My name is Benjamin Bauman and I was an orthopedic surgeon in Tampa, Florida. That was then. The now has me stuck, playing a character in a past reality, and I can’t get home. I’m still hopelessly clinging to the last vestiges of this being a nightmare, but its accompanying imagery is far too real.
I began compiling notes for this journal in a Berlin hotel room, hoping somehow, some way, my story would survive and find its way into the hands of the people I love—or someone who might find believability in a tale that most would perceive as little more than the insane ramblings of a Hitler minion. Most likely, I’ll be dead when or if that happens, but at least I’ll die with the faint hope that my family might discover what happened the morning I went missing. With death a distinct possibility, I will embrace candor when describing my feelings, both then and now. This journal will include no sugarcoating, only my version of the truth—a truth blended with decency and despicability. For I have partaken in both.
Without question, if this document were discovered I would be accused of treason. Conviction and punishment would be swift. I’d be brutally tortured to the brink of consciousness and mercifully put to death by a bullet or rope. I say ‘mercifully,’ as I fathom a torture that will leave me begging to die.
After death, some fear they will be sent to hell. Others believe there is no spiritual hell, only hell on earth. Fortunately, I’ve yet to acquire firsthand knowledge of life after death, but I can confirm without question that there is a hell on earth. My evidence to that account is simple. A short time ago, I became its newest resident.
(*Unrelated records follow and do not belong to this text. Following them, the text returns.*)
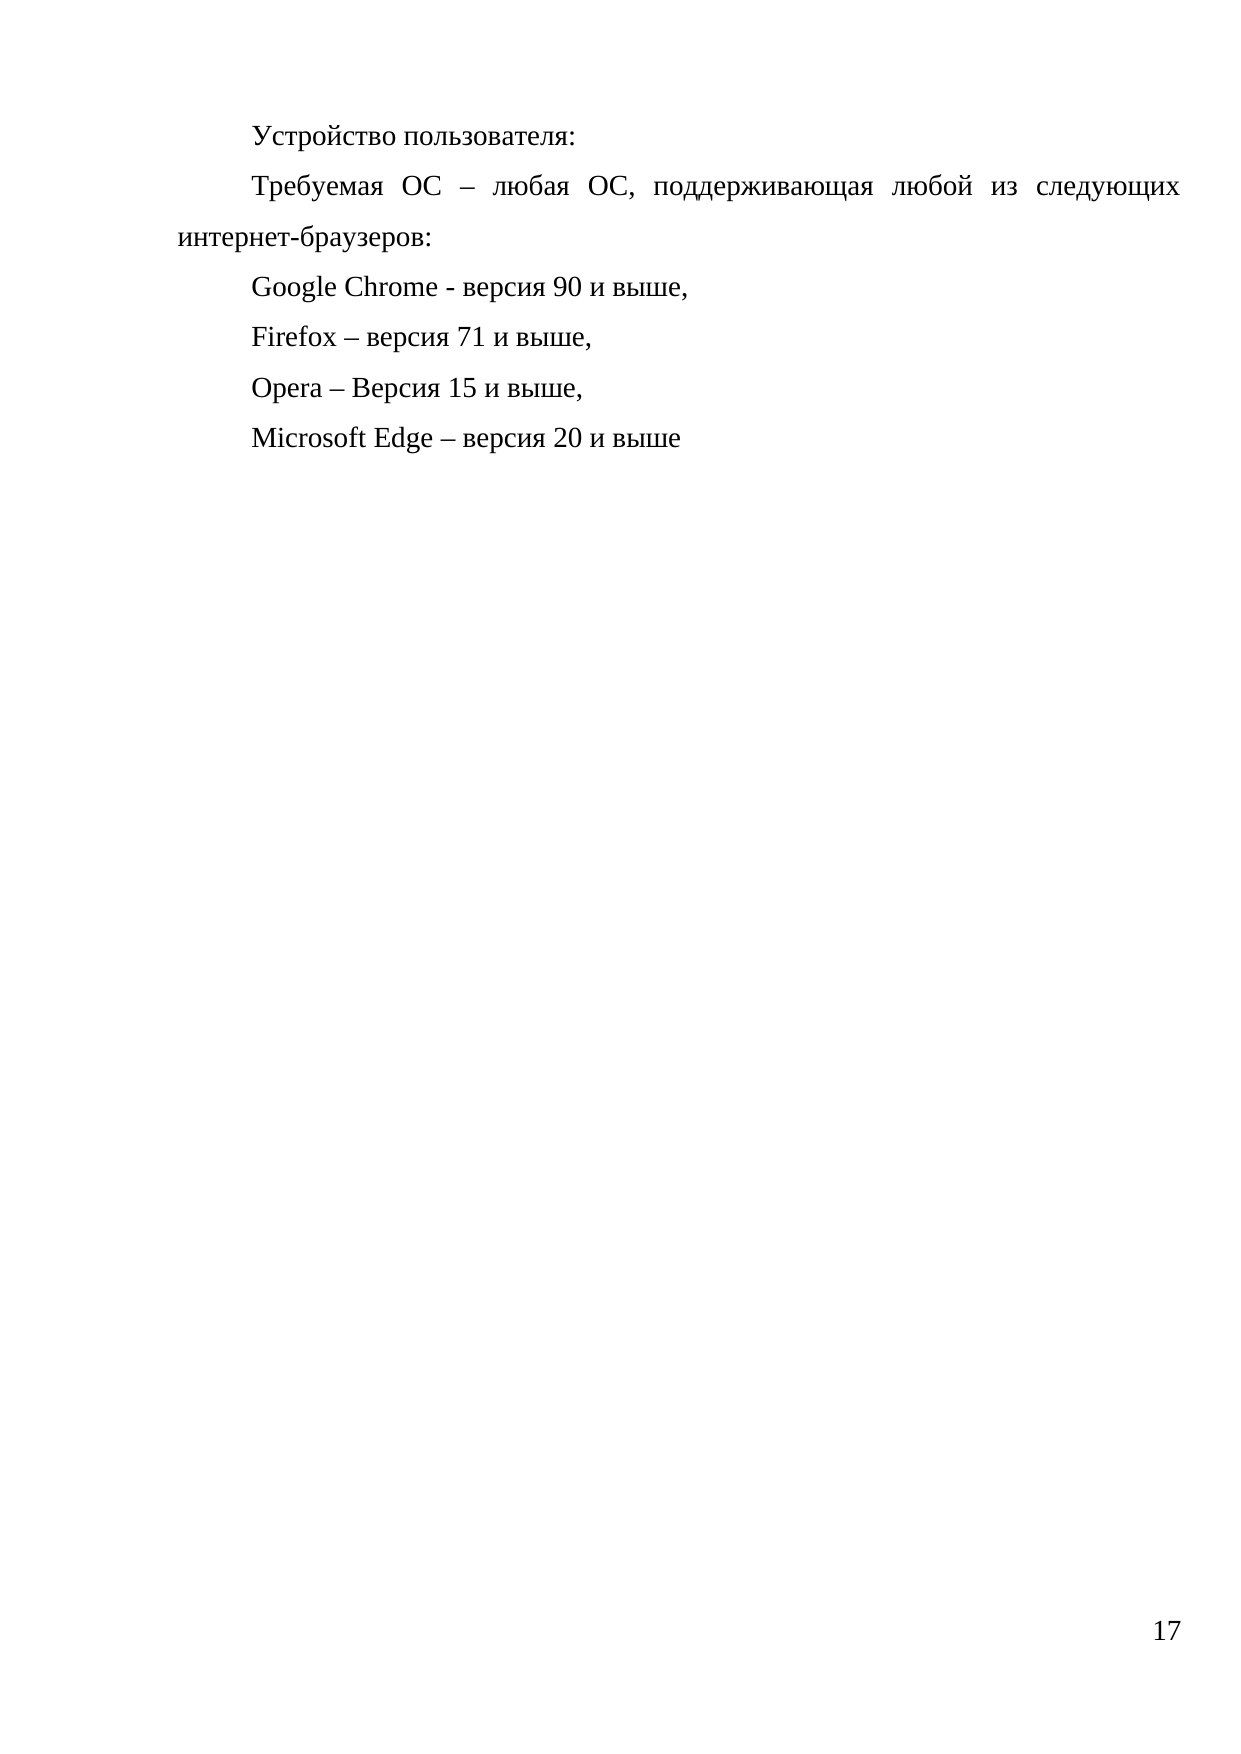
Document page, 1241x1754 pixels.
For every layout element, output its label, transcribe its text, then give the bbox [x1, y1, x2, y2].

text Google Chrome - версия 90 и выше, [177, 269, 1181, 303]
text Microsoft Edge – версия 20 и выше [177, 420, 1181, 453]
text Устройство пользователя: [177, 118, 1181, 152]
text Требуемая ОС – любая ОС, поддерживающая любой из следующих интернет-браузеров: [177, 168, 1181, 252]
text Firefox – версия 71 и выше, [177, 319, 1181, 353]
text Opera – Версия 15 и выше, [177, 370, 1181, 403]
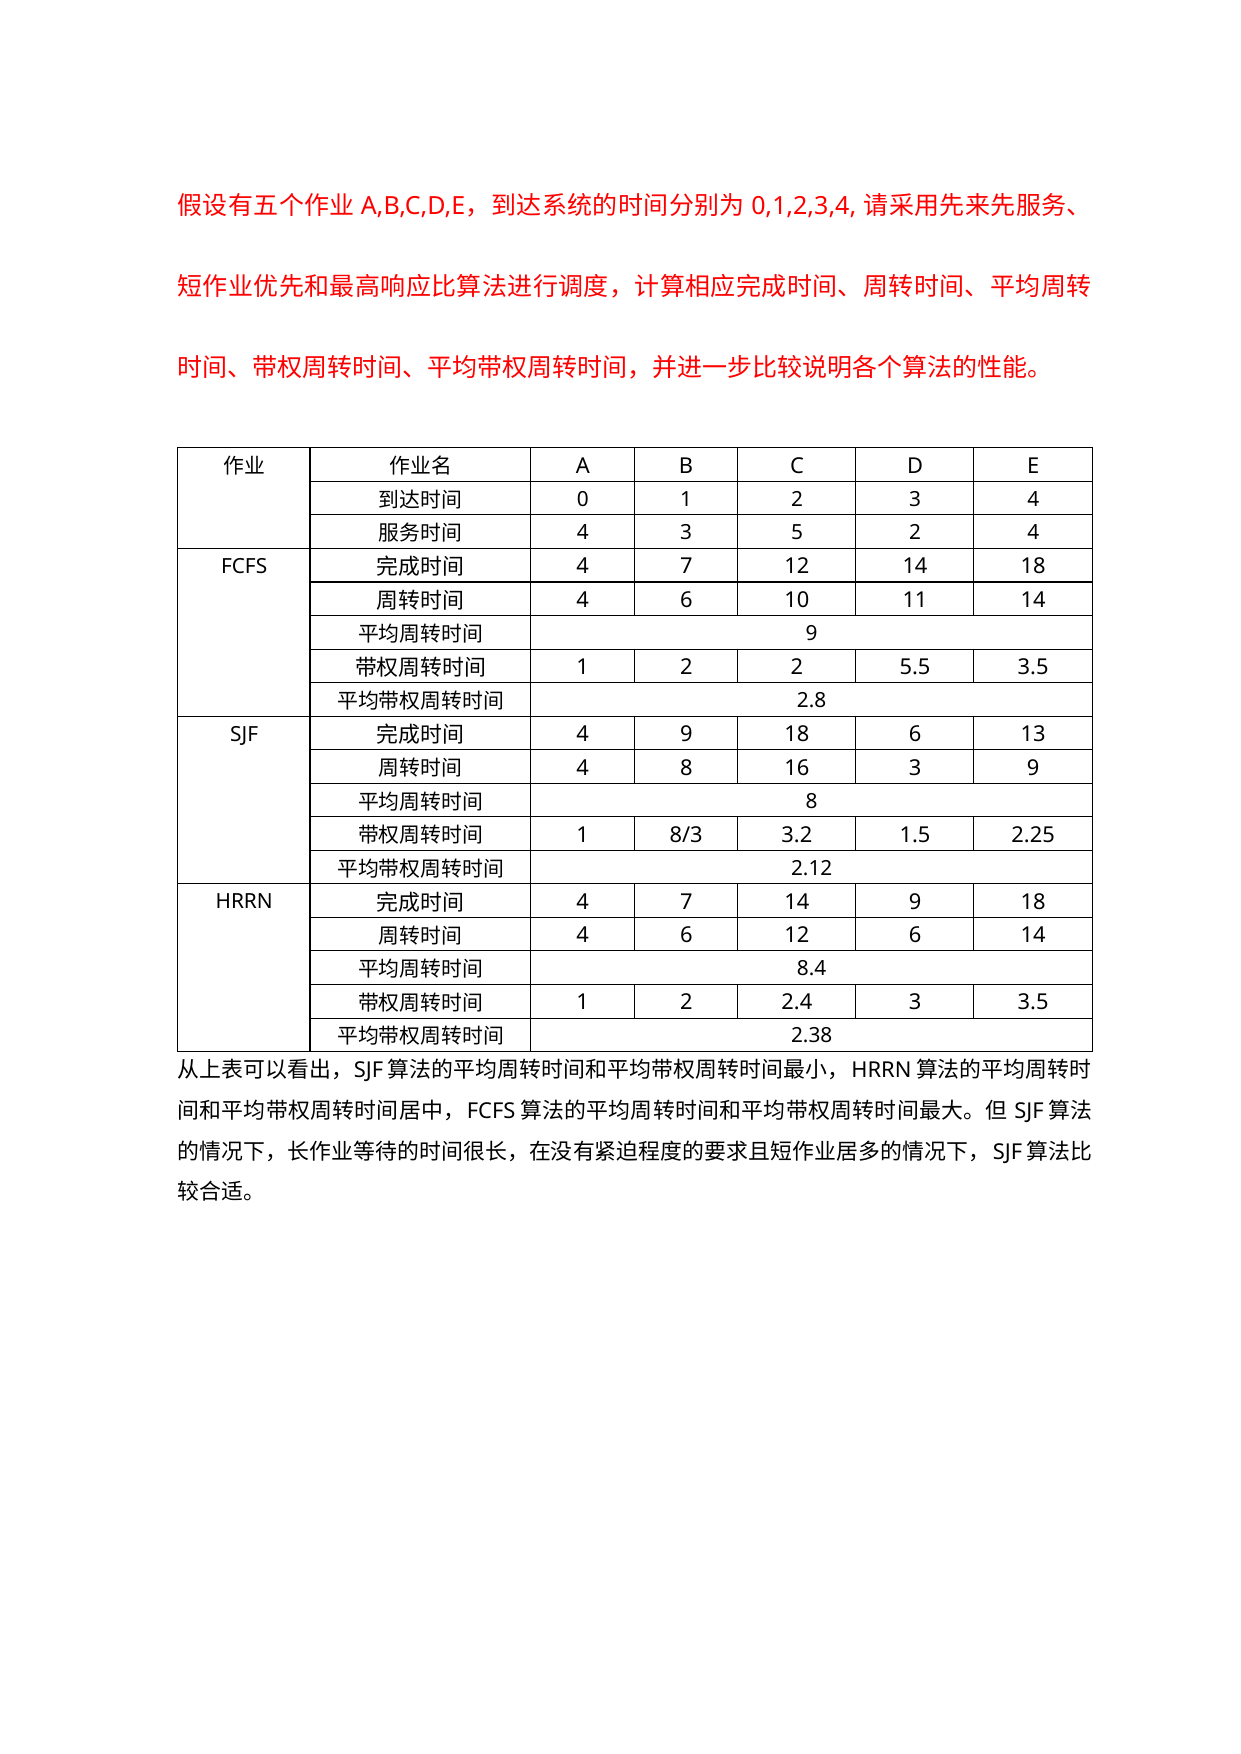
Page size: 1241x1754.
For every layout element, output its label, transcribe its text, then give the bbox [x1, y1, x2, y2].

table_cell 18 [974, 884, 1092, 917]
table_cell 18 [974, 549, 1092, 581]
table_cell 2.12 [531, 851, 1092, 883]
table_cell 2.4 [738, 985, 855, 1017]
table_cell 周转时间 [311, 750, 530, 783]
table_cell 4 [531, 583, 634, 615]
table_cell 9 [635, 717, 737, 749]
table_cell 7 [635, 549, 737, 581]
table_cell 4 [531, 717, 634, 749]
table_cell 2 [738, 482, 855, 514]
table_cell 带权周转时间 [311, 817, 530, 850]
table_cell 3.5 [974, 650, 1092, 682]
table_cell 1 [531, 817, 634, 850]
text 从上表可以看出，SJF算法的平均周转时间和平均带权周转时间最小，HRRN算法的平均周转时间和平均带权周转时间居中，FCFS算法的平均周转时间和平均带权周转时间最大。但SJF算法的情况下，长作业等待的时间很长，在没有紧迫程度的要求且短作业居多的情况下，SJF算法比较合适。 [177, 1052, 1092, 1206]
table_cell 5.5 [856, 650, 973, 682]
table_cell 4 [531, 884, 634, 917]
table_cell 3 [856, 985, 973, 1017]
table_cell 4 [974, 515, 1092, 548]
table_cell 12 [738, 918, 855, 950]
table_cell 14 [856, 549, 973, 581]
table_header C [738, 448, 855, 481]
table_cell 6 [635, 583, 737, 615]
table_cell 0 [531, 482, 634, 514]
table_cell 8.4 [531, 951, 1092, 984]
table_cell 9 [856, 884, 973, 917]
table_cell 13 [974, 717, 1092, 749]
table_cell 9 [531, 616, 1092, 648]
table_cell HRRN [178, 884, 309, 1051]
table_cell 平均带权周转时间 [311, 683, 530, 716]
table_header 作业 [178, 448, 309, 548]
table_cell 2.25 [974, 817, 1092, 850]
table_cell 周转时间 [311, 918, 530, 950]
table_cell 5 [738, 515, 855, 548]
table_cell 1 [635, 482, 737, 514]
table_cell 10 [738, 583, 855, 615]
table_cell 4 [531, 549, 634, 581]
table_header B [635, 448, 737, 481]
table_cell 11 [856, 583, 973, 615]
table_cell 14 [738, 884, 855, 917]
table_cell 3 [856, 482, 973, 514]
table_cell 12 [738, 549, 855, 581]
table_cell 16 [738, 750, 855, 783]
table_cell 18 [738, 717, 855, 749]
table_header A [531, 448, 634, 481]
table_cell 2.8 [531, 683, 1092, 716]
table_cell 4 [531, 515, 634, 548]
table_cell 3 [856, 750, 973, 783]
table_cell 3 [635, 515, 737, 548]
table_cell 1.5 [856, 817, 973, 850]
table_cell 8 [531, 784, 1092, 816]
table_cell 4 [974, 482, 1092, 514]
table_cell 8/3 [635, 817, 737, 850]
table_cell 平均周转时间 [311, 784, 530, 816]
table_cell 2 [738, 650, 855, 682]
table_cell 完成时间 [311, 717, 530, 749]
table_cell 6 [856, 717, 973, 749]
table_cell 14 [974, 583, 1092, 615]
table_cell 8 [635, 750, 737, 783]
table_cell 平均周转时间 [311, 616, 530, 648]
table_cell 周转时间 [311, 583, 530, 615]
table_cell 3.5 [974, 985, 1092, 1017]
table_cell SJF [178, 717, 309, 883]
table_cell 完成时间 [311, 549, 530, 581]
table_cell 到达时间 [311, 482, 530, 514]
table_cell 2.38 [531, 1019, 1092, 1051]
table_cell 9 [974, 750, 1092, 783]
table_cell 4 [531, 918, 634, 950]
table_cell 7 [635, 884, 737, 917]
table_cell 带权周转时间 [311, 650, 530, 682]
table_cell 带权周转时间 [311, 985, 530, 1017]
table_cell 4 [531, 750, 634, 783]
table_cell 完成时间 [311, 884, 530, 917]
table_cell 服务时间 [311, 515, 530, 548]
table_cell FCFS [178, 549, 309, 716]
table_cell 平均带权周转时间 [311, 851, 530, 883]
table_cell 平均周转时间 [311, 951, 530, 984]
table_cell 3.2 [738, 817, 855, 850]
table_header 作业名 [311, 448, 530, 481]
table_cell 平均带权周转时间 [311, 1019, 530, 1051]
table_header D [856, 448, 973, 481]
table_cell 1 [531, 985, 634, 1017]
table_cell 2 [635, 650, 737, 682]
table_cell 2 [635, 985, 737, 1017]
text 假设有五个作业A,B,C,D,E，到达系统的时间分别为0,1,2,3,4, 请采用先来先服务、短作业优先和最高响应比算法进行调度，计算相应完成时间、周转时间、平均周转时间、带权周转时间、平均带权周转时间，并进一步比较说明各个算法的性能。 [177, 171, 1092, 398]
table_cell 1 [531, 650, 634, 682]
table_header E [974, 448, 1092, 481]
table_cell 14 [974, 918, 1092, 950]
table_cell 2 [856, 515, 973, 548]
table_cell 6 [856, 918, 973, 950]
table_cell 6 [635, 918, 737, 950]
All journal entries will be written in English, my native tongue before, but now deemed my second language since my “relocation.” Recollected conversations will be in paraphrased quotes. By attempting to bring my interlocutors to life, I’ll be seeking to choreograph a reality from the unreal and a possible from the impossible.
Despite my surroundings, I have been able to extrapolate some good from this virulent reality. I also believe that if that good had not presentenced itself with expeditious availability, I most assuredly would be dead by now. I may have been sent to hell, but I was granted a slice of heaven.
After being propelled here against my will, I became aware of my plight for mere seconds before I was knocked unconscious. When I awoke, I was informed I was a high-ranking chief surgeon and Chief of Staff in Germany’s most “prestigious” hospital. I occupied a position I knew nothing about in a place where I knew nobody, yet everybody knew me. My early survival was buttressed by adaptation and luck. My current survival requires the same foundation.
As one would expect from a trip to hell, I found myself in a world filled with lies, hate and enigmas. Potential enemies were everywhere, continuously jousting for a chance to gain favor with this hell’s Satan, a Satan so vile that he will be held responsible for the death of millions of innocent people, including six million of my own kind.
In my old life those deaths took place many years ago. In my new life they have yet to occur. This journal is a sprinkle of the old with a detailed account of my new life… as a Jewish Nazi in a regime known as The Third Reich.